All of the entries should be returned without a single change.

Saved data entries
____________
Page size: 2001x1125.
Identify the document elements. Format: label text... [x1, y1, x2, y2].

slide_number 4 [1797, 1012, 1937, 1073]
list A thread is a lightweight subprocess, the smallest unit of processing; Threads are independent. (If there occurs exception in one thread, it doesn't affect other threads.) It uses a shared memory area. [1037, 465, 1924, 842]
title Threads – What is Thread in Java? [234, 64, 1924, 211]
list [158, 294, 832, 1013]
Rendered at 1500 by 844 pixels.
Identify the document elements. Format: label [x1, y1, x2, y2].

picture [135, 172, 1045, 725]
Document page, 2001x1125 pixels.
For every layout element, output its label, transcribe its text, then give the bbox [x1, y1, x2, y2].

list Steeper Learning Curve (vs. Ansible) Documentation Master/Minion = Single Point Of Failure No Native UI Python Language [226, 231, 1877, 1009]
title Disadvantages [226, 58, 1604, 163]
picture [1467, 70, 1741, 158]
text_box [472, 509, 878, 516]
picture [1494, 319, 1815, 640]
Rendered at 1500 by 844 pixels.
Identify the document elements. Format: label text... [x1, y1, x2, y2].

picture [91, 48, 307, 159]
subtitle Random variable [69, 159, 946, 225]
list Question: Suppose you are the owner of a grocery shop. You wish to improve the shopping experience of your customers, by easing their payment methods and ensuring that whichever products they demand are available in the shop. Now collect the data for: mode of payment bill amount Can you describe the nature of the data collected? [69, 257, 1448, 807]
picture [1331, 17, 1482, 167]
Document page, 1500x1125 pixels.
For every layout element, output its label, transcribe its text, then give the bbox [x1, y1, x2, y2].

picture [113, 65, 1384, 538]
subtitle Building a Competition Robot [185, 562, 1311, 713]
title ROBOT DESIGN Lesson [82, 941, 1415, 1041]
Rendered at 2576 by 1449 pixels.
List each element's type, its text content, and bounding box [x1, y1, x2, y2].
____________
### Solution
Page size: 2001x1125.
Identify the document elements. Format: label text... [x1, y1, x2, y2].

slide_number 4 [1797, 1012, 1937, 1073]
list A thread is a lightweight subprocess, the smallest unit of processing; Threads are independent. (If there occurs exception in one thread, it doesn't affect other threads.) It uses a shared memory area. [1037, 465, 1924, 842]
title Threads – What is Thread in Java? [234, 64, 1924, 211]
list [158, 294, 832, 1013]
Rendered at 1500 by 844 pixels.
Identify the document elements. Format: label [x1, y1, x2, y2].

picture [135, 172, 1045, 725]
Document page, 2001x1125 pixels.
For every layout element, output its label, transcribe its text, then give the bbox [x1, y1, x2, y2].

list Steeper Learning Curve (vs. Ansible) Documentation Master/Minion = Single Point Of Failure No Native UI Python Language [226, 231, 1877, 1009]
title Disadvantages [226, 58, 1604, 163]
picture [1467, 70, 1741, 158]
text_box [472, 509, 878, 516]
picture [1494, 319, 1815, 640]
Rendered at 1500 by 844 pixels.
Identify the document elements. Format: label text... [x1, y1, x2, y2].

picture [91, 48, 307, 159]
subtitle Random variable [69, 159, 946, 225]
list Question: Suppose you are the owner of a grocery shop. You wish to improve the shopping experience of your customers, by easing their payment methods and ensuring that whichever products they demand are available in the shop. Now collect the data for: mode of payment bill amount Can you describe the nature of the data collected? [69, 257, 1448, 807]
picture [1331, 17, 1482, 167]
Document page, 1500x1125 pixels.
For every layout element, output its label, transcribe its text, then give the bbox [x1, y1, x2, y2].

picture [113, 65, 1384, 538]
subtitle Building a Competition Robot [185, 562, 1311, 713]
title ROBOT DESIGN Lesson [82, 941, 1415, 1041]
Rendered at 2576 by 1449 pixels.
List each element's type, its text content, and bounding box [x1, y1, x2, y2].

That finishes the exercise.